Les développements clés pour la Colombie-Britannique : 

  • Le secteur de la production de gaz exerce une pression importante sur les émissions de GES. Avec les mesures en vigueur, les émissions devraient augmenter plus rapidement que la moyenne canadienne, soit de 24 % d’ici 2030 et de 63 % d’ici 2050, en raison de l’augmentation de la production et du transport de gaz. 
  • Le scénario TC30 entraîne toujours une croissance continue des émissions de l’ordre de 43 % jusqu’en 2050, mais à un rythme légèrement inférieur à celui du scénario REF. 
  • Même les scénarios CN se décarbonent plus lentement à court terme que la moyenne canadienne; les scénarios CN60, CN50 et CN45 prévoient ainsi respectivement des réductions de 0 %, 22 % et 32 % d’ici 2030. Le taux de réduction augmente toutefois par la suite, car la baisse de la production de gaz et la hausse de la production d’électricité à partir de la bioénergie associée au captage et au stockage du carbone (BECSC) se combinent dans le scénario CN50 pour permettre à la Colombie-Britannique de présenter un bilan d’émissions négatives d’ici 2050 (- 19 Mt d’équivalent CO2).  
  • Dans les scénarios menant à la carboneutralité, la combustion industrielle est le premier secteur à se décarboner au cours de la décennie 2020, avec une réduction de 80 % de ses émissions dans le scénario CN50; la décarbonisation de la production d’énergie et des émissions fugitives aura lieu par la suite, soit après 2030. 
  • Les bâtiments résidentiels et commerciaux ont pratiquement éliminé leurs émissions d’ici 2040; la décarbonisation du secteur du transport demande cependant plus de temps et se limite d’ici 2050 à une réduction d’un plus de 50 % de ses émissions. 
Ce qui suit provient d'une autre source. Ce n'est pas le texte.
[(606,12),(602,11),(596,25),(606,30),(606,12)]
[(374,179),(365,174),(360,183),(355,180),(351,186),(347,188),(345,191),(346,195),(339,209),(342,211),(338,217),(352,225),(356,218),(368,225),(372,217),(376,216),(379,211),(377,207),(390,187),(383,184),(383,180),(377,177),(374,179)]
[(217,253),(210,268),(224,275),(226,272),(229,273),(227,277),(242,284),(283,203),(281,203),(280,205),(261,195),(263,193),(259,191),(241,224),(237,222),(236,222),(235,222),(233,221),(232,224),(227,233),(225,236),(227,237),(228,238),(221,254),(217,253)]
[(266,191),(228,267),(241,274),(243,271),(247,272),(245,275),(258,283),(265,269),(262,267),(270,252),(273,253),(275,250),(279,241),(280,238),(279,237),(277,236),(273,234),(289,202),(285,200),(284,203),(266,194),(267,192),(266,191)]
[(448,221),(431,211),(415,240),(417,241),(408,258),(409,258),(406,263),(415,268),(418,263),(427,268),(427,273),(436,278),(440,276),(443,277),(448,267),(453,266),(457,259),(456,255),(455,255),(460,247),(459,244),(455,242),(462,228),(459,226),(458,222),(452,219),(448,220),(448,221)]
  • D’ici 2050 ou 2060, tous les scénarios menant à la carboneutralité entraînent un plus grand volume d’émissions négatives que nécessaire pour compenser les émissions restantes de la province; à ce moment-là, la Colombie-Britannique sera donc nette négative en termes d’émissions de GES. 
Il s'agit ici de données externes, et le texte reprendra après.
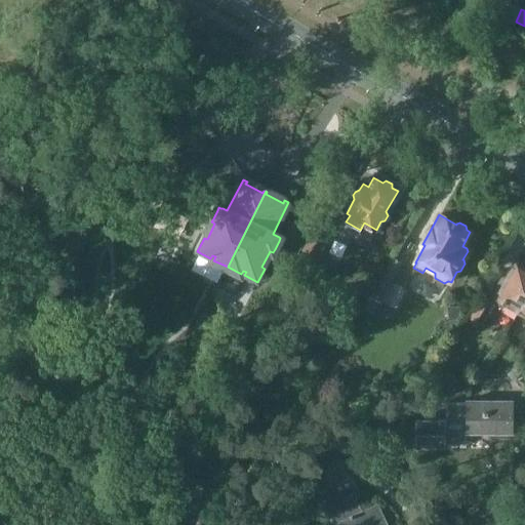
[(321,221),(320,223),(305,250),(304,251),(316,257),(332,228),(321,221)]
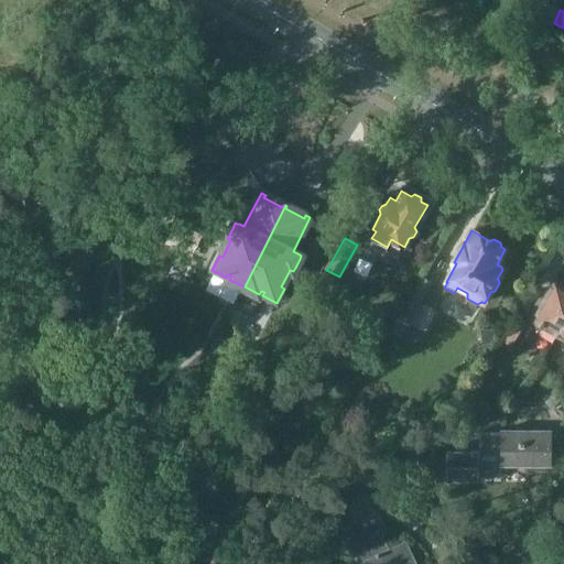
[(425,269),(393,324),(403,329),(411,316),(413,317),(436,275),(425,269)]
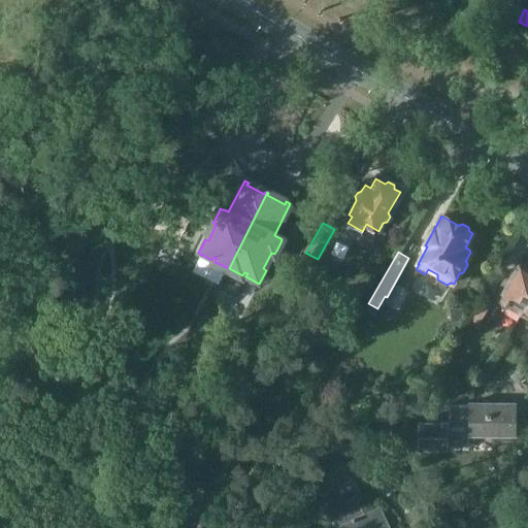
[(311,261),(302,257),(298,265),(310,272),(314,268),(311,261)]
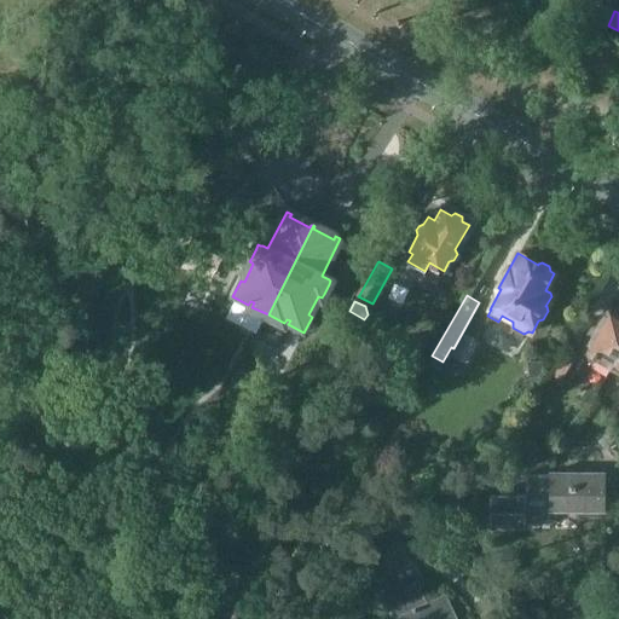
[(612,370),(618,356),(618,312),(617,313),(608,308),(601,322),(600,320),(582,353),(612,370)]
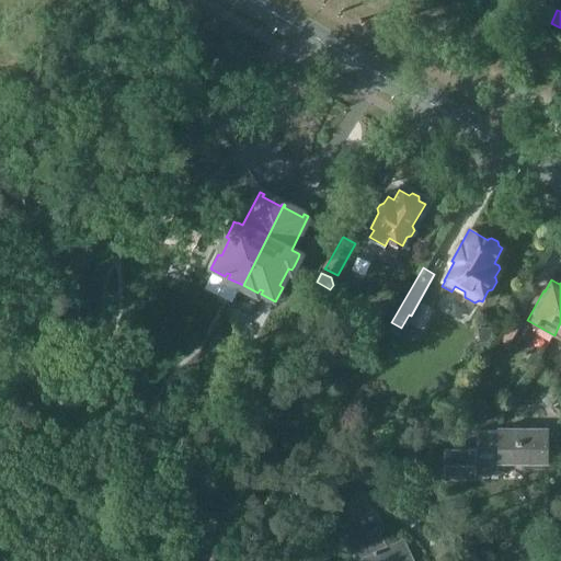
[(516,319),(497,351),(510,358),(528,325),(516,319)]
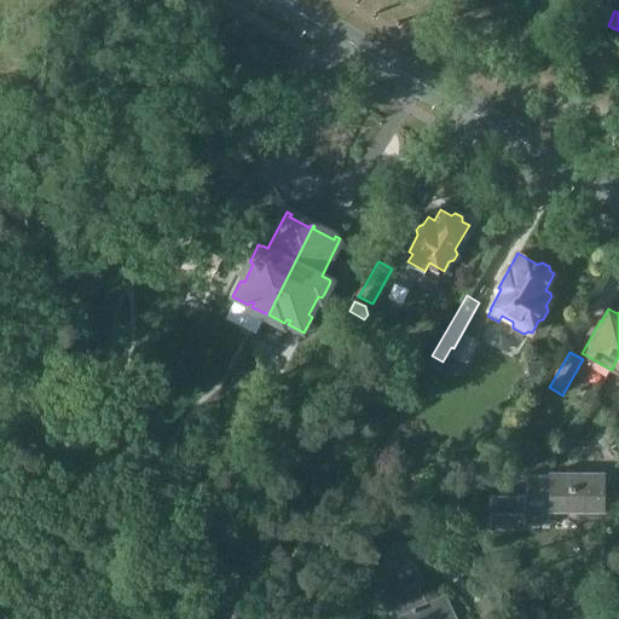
[(608,424),(618,420),(618,406),(617,411),(608,424)]
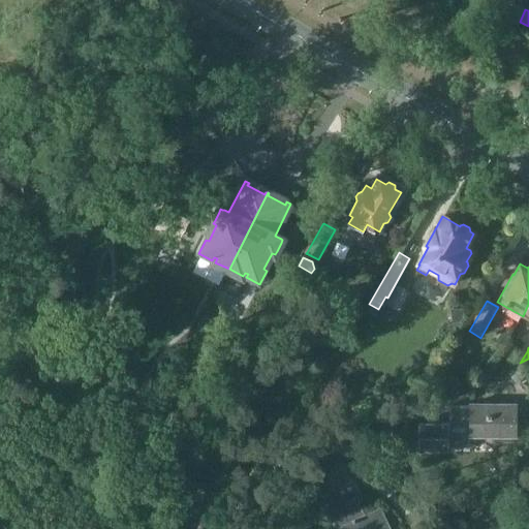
[(507,373),(516,383),(527,372),(521,365),(507,373)]
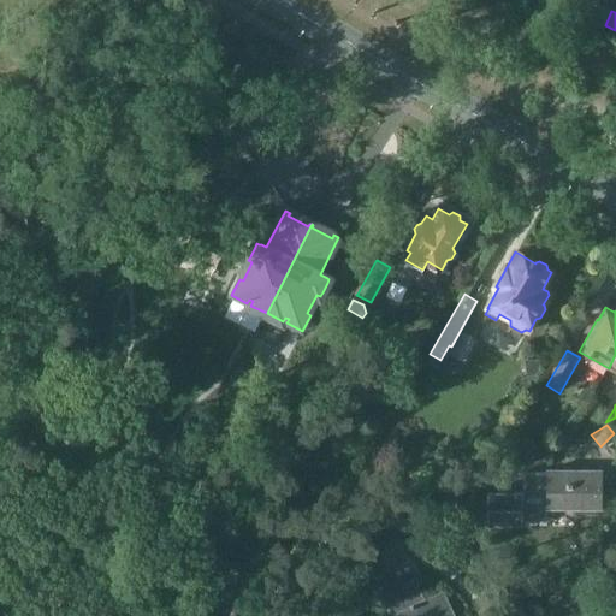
[(523,492),(487,492),(487,527),(523,527),(523,522),(548,522),(548,508),(603,508),(603,469),(548,471),(548,472),(523,472),(523,492)]
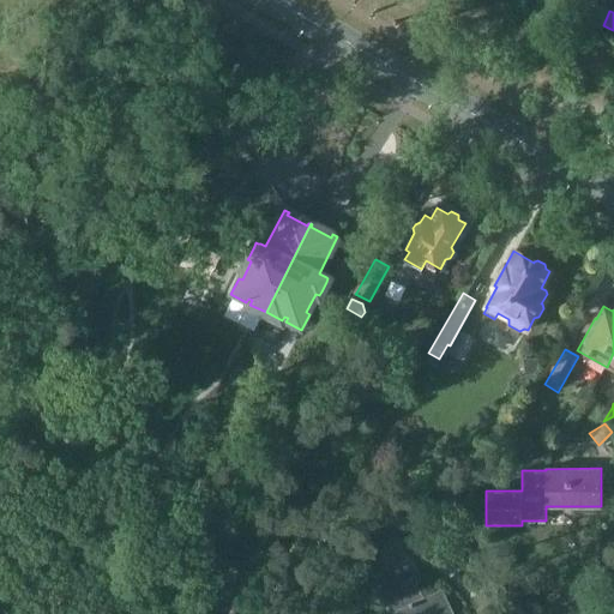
[(455,483),(458,493),(476,485),(474,480),(465,483),(464,481),(455,483)]
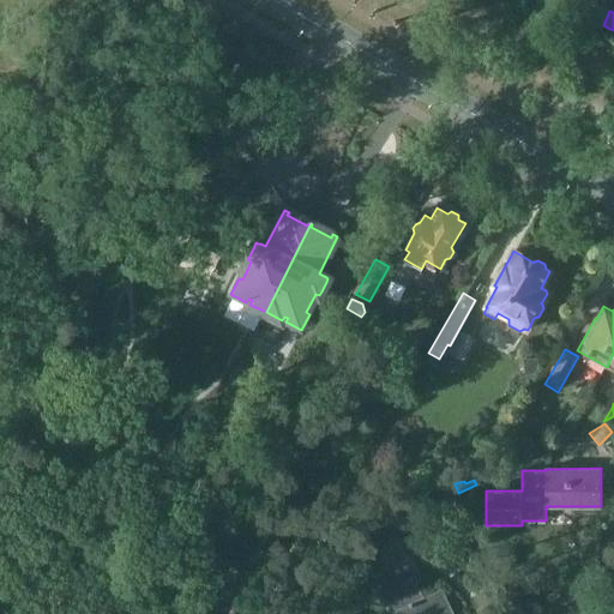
[(440,504),(453,495),(446,486),(434,494),(440,504)]
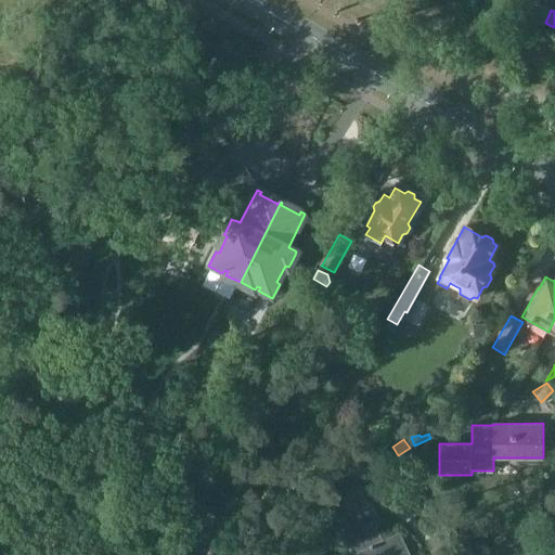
[(407,554),(398,536),(384,542),(374,520),(377,518),(372,505),(368,506),(337,520),(338,521),(344,534),(350,531),(360,554),(357,554),(407,554)]
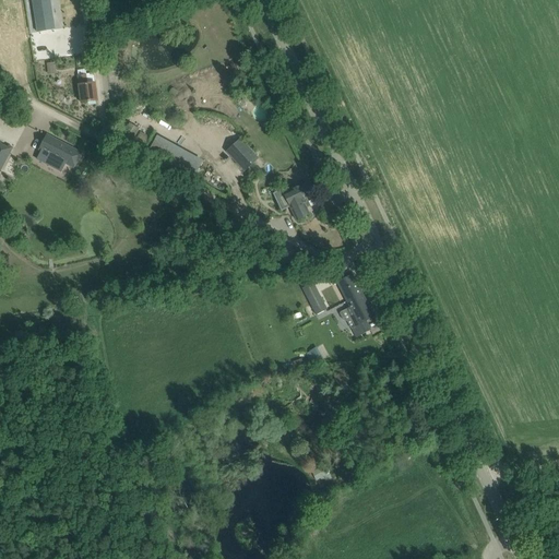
[(49,0),(32,0),(37,33),(55,30),(49,0)]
  • Dans les scénarios menant à la carboneutralité, la production d’électricité en Colombie-Britannique connaît une croissance beaucoup plus importante que la moyenne canadienne. Selon leurs prévisions, celle-ci devrait ainsi augmenter de 16 à 37 % d’ici 2030 et être multipliée par 3 d’ici 2060. 
  • L’accroissement de la production d’électricité s’appuie d’abord sur la biomasse, ce qui permet à la province de générer des émissions négatives grâce à la production d’électricité à partir de la BECSC dès les années 2020; la production d’hydrogène à partir de la BECSC débute à partir de 2040; on observe également une part plus faible de BECSC dans l’industrie après 2040; les scénarios CN font également un large usage de l’EDA à partir de 2050, ce qui permet de presque doubler les émissions négatives découlant de la BECSC dans les scénarios CN50 et CN45. 
  • L’énergie éolienne commence à être utilisée plus tard en Colombie-Britannique que dans les autres provinces et ne fournit qu’environ la moitié de la nouvelle production d’électricité au moment de l’atteinte de la carboneutralité ou après. Bien que la province produise un peu d’énergie solaire, la majeure partie de l’autre moitié de la nouvelle production d’électricité provient de la géothermie (indiquée dans le graphique dans la catégorie « autres énergies renouvelables ». 
  • Dans les scénarios menant à la carboneutralité, les exportations d’électricité vers l’Alberta sont multipliées par cinq, même si cela représente un volume nettement inférieur à 10 % de la production totale de la Colombie-Britannique. 
  • Au fil du temps, la production de biomasse devrait s’appuyer principalement sur les résidus forestiers, cette production doublant d’ici 2030. À ceux-ci s’ajoutent plus tard les déchets organiques qui alimentent cette production, et ce, surtout à partir des années 2040, ce qui contribuera à générer une quantité considérable d’électricité à partir de la BECSC, une faible quantité d’hydrogène à partir de la BECSC, un très faible volume de biocarburants ainsi que du biogaz.